Firstly, write down the quantities and make sure they are in the correct units:
$\begin{aligned}m &= 500 \space g = 0.5 \space kg \\ \ \\ g &= 10 \space N/kg \\ \ \\ h &= 4 \space m\end{aligned}$
Next, write down the equation you need to use:
$E_p = m \times g \times h$
Then, substitute the values into the equation:
$E_p = 0.5 \times 10 \times 4$
Don't forget to include your units:
$20 \, J$
At a height of $4 \, m$, the ball has $\underline {20 \, J}$ of gravitational potential energy.
Kinetic energy ($E_k$)
Kinetic energy ($E_k$) is stored when an object is moving.
The faster something is going, the more kinetic energy there is.
Example
Fox number two is a running fox and is moving faster than fox number one. Therefore, fox number two has more kinetic energy.
 1.
 Stationary fox  2.  Running fox 

To calculate kinetic energy, you will need to use the following equation.
$\begin{aligned}kinetic \space energy &= {1\over 2} \times mass \times velocity^2 \\ \ \\ E_k &= {1 \over 2} \times m \times v^2\end{aligned}$
Hint: When gravitational potential energy has completely transferred into kinetic energy, they are the same value!
Example
Assume all gravitational potential energy from the previous example is converted into kinetic energy. What is the velocity of the ball when it hits the ground? Give your answer to two significant figures.

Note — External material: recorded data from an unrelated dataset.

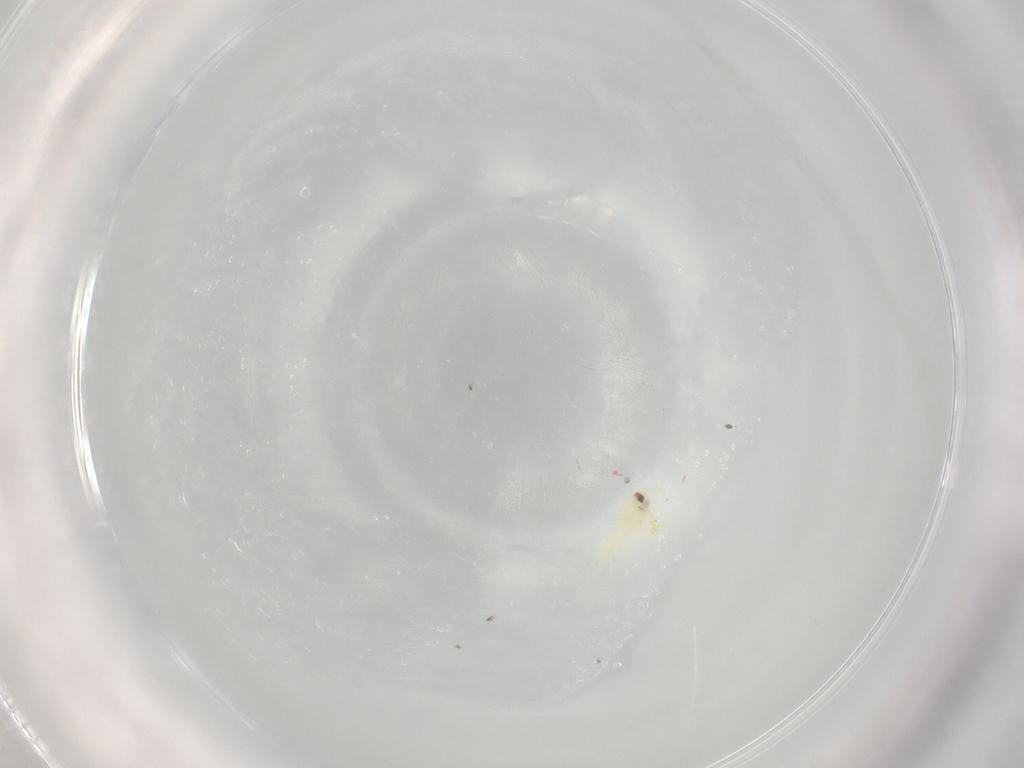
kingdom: Animalia
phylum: Arthropoda
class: Insecta
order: Hemiptera
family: Aleyrodidae
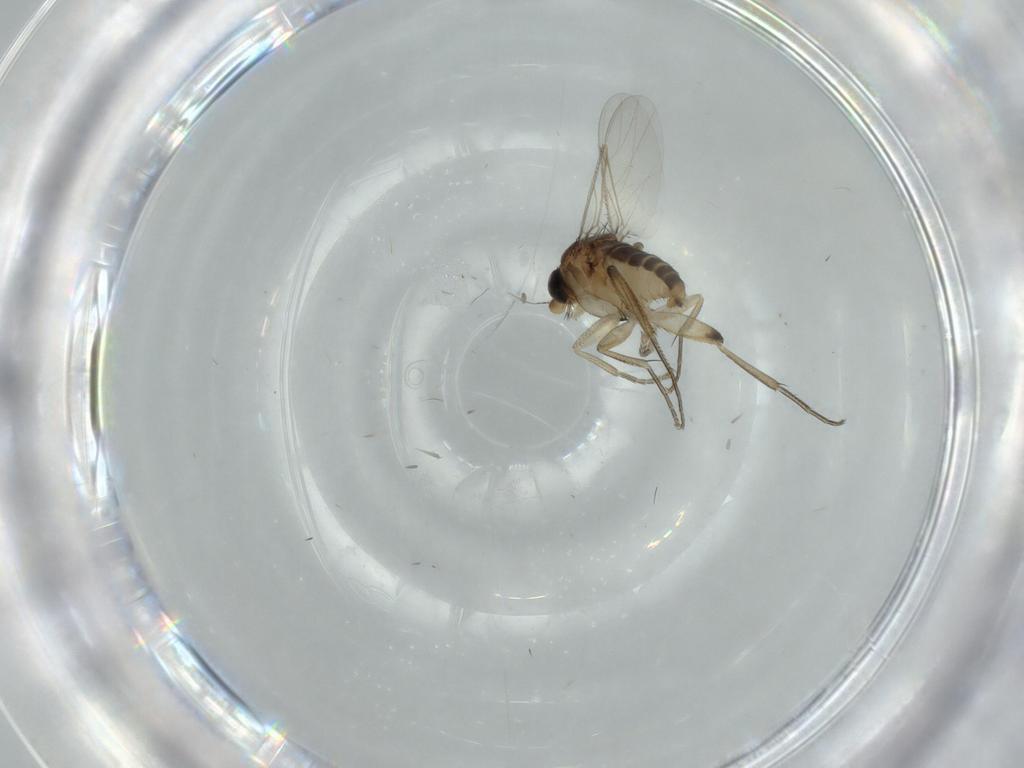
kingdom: Animalia
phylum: Arthropoda
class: Insecta
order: Diptera
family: Phoridae
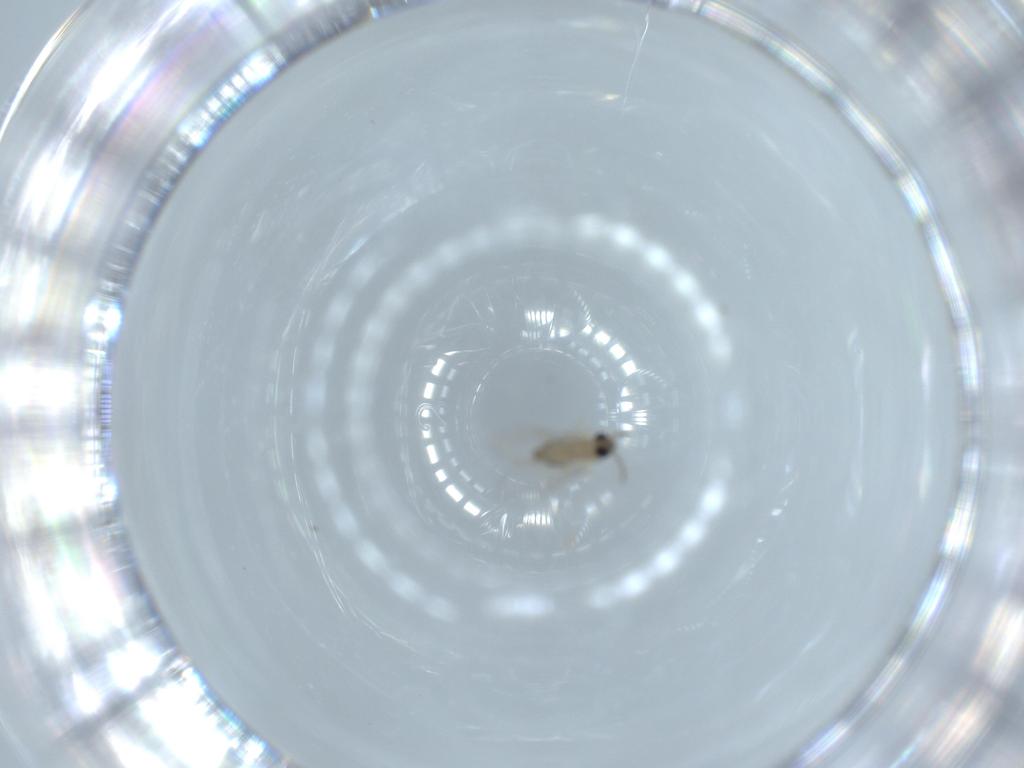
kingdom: Animalia
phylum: Arthropoda
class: Insecta
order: Diptera
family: Cecidomyiidae
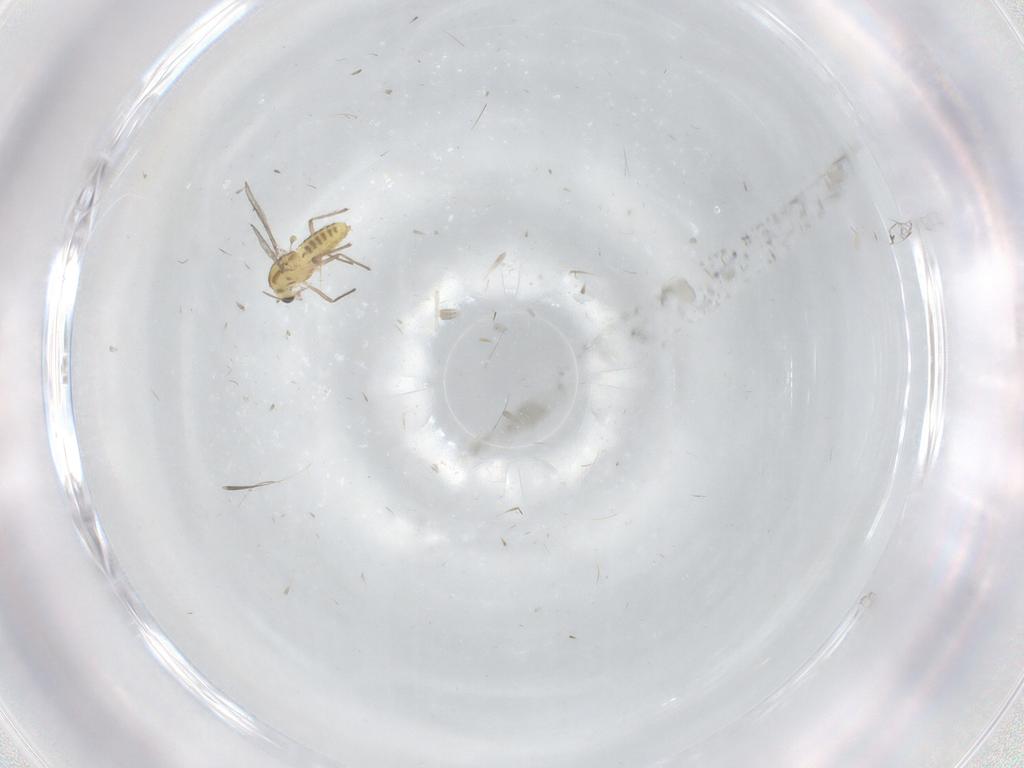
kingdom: Animalia
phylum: Arthropoda
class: Insecta
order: Diptera
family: Chironomidae
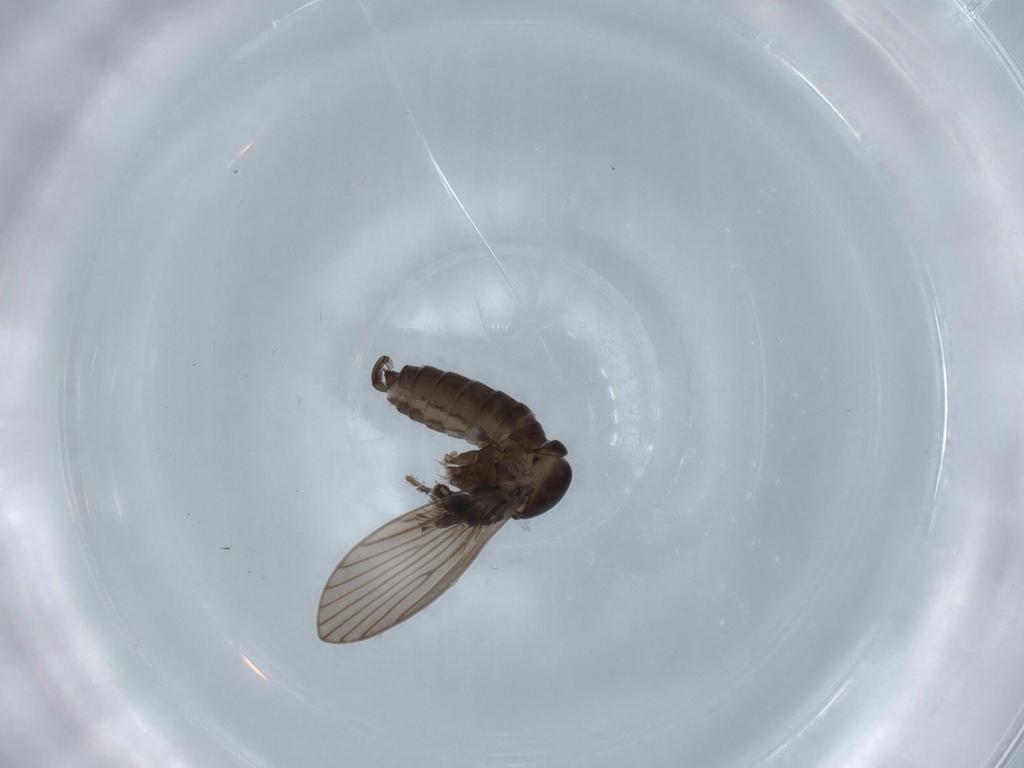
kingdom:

Firstly, write down the quantities and make sure they are in the correct units:
$\begin{aligned}E_k &= 20 \space J \newline m &= 0.5 \space kg\end{aligned}$
Secondly, write down the equation you need to use:
$E_k = {1\over2} \times m \times v^2$
Next, start rearranging the formula. Divide E_{k} by half and mass:
$\frac{E_k}{\frac{1}{2}\times m} = v^2$
Now, you need to square root both sides in order to get $v$, rather than $v^2$:
$\sqrt{\frac{E_k}{\frac{1}{2}\times m}} = v$
Then, you should substitute the values into the equation:
$\sqrt{\frac{20}{\frac{1}{2}\times 0.5}} = v$
Don't forget to include your units and to round your answer to two significant figures:
$8.9 \space m/s$
The ball hits the ground at a velocity of $\underline {8.9 \, m/s}$.
Energy transfer between $E_p$ and $E_k$
Kinetic and gravitational potential stores are often transferred to each other. When there is a gravitational potential energy store, work has been done against gravity which will be transferred from a kinetic energy store. This is because movement must have happened.